Reluctance to hire can stifle growth
Hiring staff or consultants allows entrepreneurs to focus on growing their businesses, not their workloads
Lorne Brown hired receptionists for his acupuncture and fertility clinic before he fully needed them. He was confident his business would continue to grow, and the front desk staff were essential to his vision for his clinic.
“I knew I wanted to have really good service … so I hired some of the people in advance knowing I’m going to grow into them,” said Brown, the founder and clinical director of Acubalance Wellness Centre in Vancouver. “I knew that if I had reception, it would allow me to grow.”
Early on, he made another important staffing decision: even though he had worked as a chartered accountant before studying traditional Chinese medicine, he contracted a bookkeeper so he could focus on growing his business. The five-year-old clinic now has five fertility acupuncturists as well as two full-time and two part-time administrative staff, and contracts out accounting and marketing.
“You want to delegate, either through contracts or by hiring staff, things that you’re not great at,” said Brown. “And more importantly, making time for things that you’re genius at.”
Brown has avoided the mistake that business consultant Lisa Dorazio sees many businesses make as they grow: founders doing everything themselves.
“They don’t even want to take that baby step, so they’re pulling their hair out,” said Dorazio, who works mainly with small and medium-sized business in B.C.
While some business owners may think they are saving money by wearing many hats, they’re not putting a dollar figure on their own time.
“Time is really money and most people don’t look at that,” said Dorazio.
Dorazio also sees clients with a different kind of problem: they’ve gone ahead and hired staff, but without proper HR policies in place. To tame the chaos, Dorazio often helps business owners set up standard HR tools: timesheets, job descriptions and an employee policy manual.
For Brown, having clear HR policies made a big difference. For example, on top of their vacation time, employees at his clinic were allowed to take additional unpaid time off. But they weren’t co-ordinating with each other, leading to staffing problems.
“You could see that [the business] was getting bigger and we needed some policies because not everybody was sharing the same values,” said Brown.
Brown brought in a consultant to create an employee manual, which his staff also had input on. Now everyone is clear on expectations and procedures.

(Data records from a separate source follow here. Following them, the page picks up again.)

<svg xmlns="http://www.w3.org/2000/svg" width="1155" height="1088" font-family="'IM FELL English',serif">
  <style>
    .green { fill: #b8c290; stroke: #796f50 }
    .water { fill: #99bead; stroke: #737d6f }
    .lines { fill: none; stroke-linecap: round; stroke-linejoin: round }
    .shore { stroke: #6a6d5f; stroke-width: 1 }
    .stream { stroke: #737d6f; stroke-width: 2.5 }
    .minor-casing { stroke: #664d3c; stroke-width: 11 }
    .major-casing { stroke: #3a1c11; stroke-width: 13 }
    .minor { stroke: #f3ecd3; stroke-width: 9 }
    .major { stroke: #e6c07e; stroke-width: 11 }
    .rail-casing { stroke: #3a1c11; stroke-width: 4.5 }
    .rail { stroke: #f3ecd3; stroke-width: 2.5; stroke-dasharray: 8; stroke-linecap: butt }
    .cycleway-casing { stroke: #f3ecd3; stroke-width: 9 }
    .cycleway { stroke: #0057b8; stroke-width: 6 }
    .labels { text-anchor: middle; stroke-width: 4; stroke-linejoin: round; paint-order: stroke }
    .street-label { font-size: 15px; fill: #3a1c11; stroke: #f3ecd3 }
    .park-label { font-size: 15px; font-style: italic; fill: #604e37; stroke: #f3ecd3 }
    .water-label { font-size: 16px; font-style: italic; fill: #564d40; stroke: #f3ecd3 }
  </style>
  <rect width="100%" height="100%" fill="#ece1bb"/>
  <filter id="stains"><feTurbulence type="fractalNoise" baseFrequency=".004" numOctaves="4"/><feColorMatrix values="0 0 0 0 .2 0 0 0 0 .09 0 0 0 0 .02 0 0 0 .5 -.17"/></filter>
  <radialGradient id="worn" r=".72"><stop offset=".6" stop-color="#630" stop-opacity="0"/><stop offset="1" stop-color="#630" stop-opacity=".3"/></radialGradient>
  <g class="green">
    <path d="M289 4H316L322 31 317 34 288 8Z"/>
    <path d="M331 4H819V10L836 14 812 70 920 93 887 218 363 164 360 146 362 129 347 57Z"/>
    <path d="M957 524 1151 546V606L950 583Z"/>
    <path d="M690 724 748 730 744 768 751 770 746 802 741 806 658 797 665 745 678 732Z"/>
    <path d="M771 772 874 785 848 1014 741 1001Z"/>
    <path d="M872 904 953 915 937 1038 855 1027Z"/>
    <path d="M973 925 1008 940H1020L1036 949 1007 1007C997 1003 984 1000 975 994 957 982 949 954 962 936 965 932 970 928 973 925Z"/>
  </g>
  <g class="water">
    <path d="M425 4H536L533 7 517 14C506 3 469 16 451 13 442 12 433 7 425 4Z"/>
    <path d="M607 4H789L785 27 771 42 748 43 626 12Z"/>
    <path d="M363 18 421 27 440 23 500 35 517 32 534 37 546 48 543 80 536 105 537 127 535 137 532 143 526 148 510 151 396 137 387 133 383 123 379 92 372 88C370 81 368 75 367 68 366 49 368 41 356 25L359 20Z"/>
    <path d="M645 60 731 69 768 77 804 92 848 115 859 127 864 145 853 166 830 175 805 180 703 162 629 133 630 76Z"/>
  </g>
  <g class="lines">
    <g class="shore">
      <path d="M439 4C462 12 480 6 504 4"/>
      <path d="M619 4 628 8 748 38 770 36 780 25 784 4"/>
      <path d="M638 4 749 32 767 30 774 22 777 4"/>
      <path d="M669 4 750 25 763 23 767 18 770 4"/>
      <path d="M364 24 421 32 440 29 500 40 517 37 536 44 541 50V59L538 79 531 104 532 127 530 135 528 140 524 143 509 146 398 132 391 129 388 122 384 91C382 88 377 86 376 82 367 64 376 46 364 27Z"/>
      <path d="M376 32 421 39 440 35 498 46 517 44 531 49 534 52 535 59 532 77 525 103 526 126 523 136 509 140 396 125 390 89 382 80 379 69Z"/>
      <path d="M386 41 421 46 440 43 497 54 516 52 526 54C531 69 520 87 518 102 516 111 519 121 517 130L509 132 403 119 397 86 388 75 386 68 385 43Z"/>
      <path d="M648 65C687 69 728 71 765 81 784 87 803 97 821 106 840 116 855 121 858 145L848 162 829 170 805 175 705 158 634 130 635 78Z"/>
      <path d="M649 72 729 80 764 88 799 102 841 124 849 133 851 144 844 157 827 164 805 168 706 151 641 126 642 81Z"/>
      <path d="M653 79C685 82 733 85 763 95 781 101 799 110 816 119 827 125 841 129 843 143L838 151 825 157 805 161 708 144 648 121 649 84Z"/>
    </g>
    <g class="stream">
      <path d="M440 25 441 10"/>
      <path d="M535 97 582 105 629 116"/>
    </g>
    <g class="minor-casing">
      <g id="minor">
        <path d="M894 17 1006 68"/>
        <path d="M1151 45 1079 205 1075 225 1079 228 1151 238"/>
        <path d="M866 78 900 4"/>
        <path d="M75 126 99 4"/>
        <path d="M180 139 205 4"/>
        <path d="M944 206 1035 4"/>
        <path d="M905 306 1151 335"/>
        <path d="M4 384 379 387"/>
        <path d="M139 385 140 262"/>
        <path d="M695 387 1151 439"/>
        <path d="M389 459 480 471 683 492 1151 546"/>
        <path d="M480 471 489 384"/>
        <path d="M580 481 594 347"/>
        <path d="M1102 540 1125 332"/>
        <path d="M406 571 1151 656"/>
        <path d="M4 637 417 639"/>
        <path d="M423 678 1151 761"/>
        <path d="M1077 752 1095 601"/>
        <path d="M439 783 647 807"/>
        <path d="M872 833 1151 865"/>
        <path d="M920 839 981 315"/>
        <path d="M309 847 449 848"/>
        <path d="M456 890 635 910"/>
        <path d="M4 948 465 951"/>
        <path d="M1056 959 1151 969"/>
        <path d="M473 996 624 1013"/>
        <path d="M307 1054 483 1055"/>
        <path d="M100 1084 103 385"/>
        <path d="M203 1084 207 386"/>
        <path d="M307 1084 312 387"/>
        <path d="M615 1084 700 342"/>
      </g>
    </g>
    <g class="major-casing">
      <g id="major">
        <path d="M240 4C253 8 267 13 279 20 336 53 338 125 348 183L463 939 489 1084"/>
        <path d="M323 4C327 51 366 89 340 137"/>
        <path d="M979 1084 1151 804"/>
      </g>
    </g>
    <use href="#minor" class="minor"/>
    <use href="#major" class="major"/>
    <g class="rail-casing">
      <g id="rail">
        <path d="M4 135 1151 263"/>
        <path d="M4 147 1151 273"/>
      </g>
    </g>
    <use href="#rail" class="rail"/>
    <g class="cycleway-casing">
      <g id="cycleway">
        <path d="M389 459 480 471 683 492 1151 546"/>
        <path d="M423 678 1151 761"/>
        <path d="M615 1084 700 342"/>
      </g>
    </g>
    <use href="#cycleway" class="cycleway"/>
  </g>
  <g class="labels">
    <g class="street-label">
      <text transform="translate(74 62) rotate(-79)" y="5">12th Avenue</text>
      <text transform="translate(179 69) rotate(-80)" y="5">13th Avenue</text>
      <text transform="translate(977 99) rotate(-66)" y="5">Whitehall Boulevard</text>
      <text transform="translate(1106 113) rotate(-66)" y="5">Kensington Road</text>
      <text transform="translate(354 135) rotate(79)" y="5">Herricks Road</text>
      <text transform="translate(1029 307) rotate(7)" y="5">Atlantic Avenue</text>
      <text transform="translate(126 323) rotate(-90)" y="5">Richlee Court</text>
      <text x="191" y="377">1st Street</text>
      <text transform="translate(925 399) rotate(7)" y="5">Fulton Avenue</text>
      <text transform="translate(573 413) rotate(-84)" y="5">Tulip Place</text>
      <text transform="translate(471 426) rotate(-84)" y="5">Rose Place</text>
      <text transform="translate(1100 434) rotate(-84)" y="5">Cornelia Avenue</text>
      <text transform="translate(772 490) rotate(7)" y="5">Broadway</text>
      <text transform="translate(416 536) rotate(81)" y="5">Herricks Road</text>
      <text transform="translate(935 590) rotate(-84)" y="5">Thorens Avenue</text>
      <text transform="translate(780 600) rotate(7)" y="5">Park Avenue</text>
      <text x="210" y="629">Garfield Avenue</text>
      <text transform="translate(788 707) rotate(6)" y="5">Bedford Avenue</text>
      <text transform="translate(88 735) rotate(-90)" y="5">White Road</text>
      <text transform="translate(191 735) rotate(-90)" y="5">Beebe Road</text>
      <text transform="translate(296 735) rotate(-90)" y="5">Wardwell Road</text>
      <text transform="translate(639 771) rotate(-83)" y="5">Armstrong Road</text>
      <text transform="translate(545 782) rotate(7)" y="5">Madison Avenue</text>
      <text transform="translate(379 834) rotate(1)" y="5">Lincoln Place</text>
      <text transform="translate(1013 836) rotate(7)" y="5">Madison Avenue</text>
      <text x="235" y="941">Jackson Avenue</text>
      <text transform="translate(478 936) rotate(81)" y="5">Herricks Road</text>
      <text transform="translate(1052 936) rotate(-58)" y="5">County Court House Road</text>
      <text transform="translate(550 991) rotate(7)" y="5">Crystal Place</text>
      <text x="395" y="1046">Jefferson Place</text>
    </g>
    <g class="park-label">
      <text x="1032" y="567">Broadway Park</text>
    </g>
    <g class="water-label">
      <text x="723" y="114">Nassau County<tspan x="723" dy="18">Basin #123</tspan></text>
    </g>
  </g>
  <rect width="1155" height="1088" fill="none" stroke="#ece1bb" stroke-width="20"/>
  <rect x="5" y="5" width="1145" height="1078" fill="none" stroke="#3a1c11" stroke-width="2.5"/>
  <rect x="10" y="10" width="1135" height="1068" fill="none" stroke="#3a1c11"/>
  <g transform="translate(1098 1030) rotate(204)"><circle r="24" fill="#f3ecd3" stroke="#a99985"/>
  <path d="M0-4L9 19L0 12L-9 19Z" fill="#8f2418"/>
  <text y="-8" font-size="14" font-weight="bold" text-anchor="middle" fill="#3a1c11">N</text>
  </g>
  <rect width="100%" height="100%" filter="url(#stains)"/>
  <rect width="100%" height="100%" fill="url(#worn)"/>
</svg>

Aaron Smith, the founder of a company that connects travellers with volunteer experiences abroad, didn’t have to create HR policies from scratch. When his Vancouver-based startup, GoVoluntouring.com, was acquired by Flight Centre in February 2012, he was able to adopt the larger company’s policies.
In addition, GoVoluntouring.com’s values are clearly laid out in its company charter.
“I think HR policies about how we do business and what kind of culture we are is huge,” said Smith. “It’s the framework.”
Before being acquired, Smith used consultants for help with areas like marketing and website development. He now has a team of 14 employees. But growing so quickly hasn’t been without its challenges.
Despite putting down his company’s most important values in the company charter, it soon became apparent that many of the new staff didn’t understand the company’s mission.
“We weren’t addressing the values that [the clients] were bringing,” said Smith. “This is travel as an experience, not travel as a commodity.”
Smith took the radical step of requiring all his staff to take part in a volunteer project overseas so they could understand first-hand what the clients would be experiencing.
Having staff who understand his business culture is also the No. 1 priority for Brown, who said he places just as much value on cultural fit as on an applicant’s job experience. The same goes for contractors.
Both Brown and Smith still rely on consultants for their growing businesses for areas where there is not yet enough work for a full-time job.
Although it’s been difficult at times to let go of control, Smith said there have been many benefits of having more staff: more people means more ideas, and the business is able to put them into place faster.
“[If you’re spending more of your time] on those little things - if it’s on marketing, if it’s on accounting, and not on growing the business, then you really need to look at the business and say this is not sustainable operationally,” said Smith.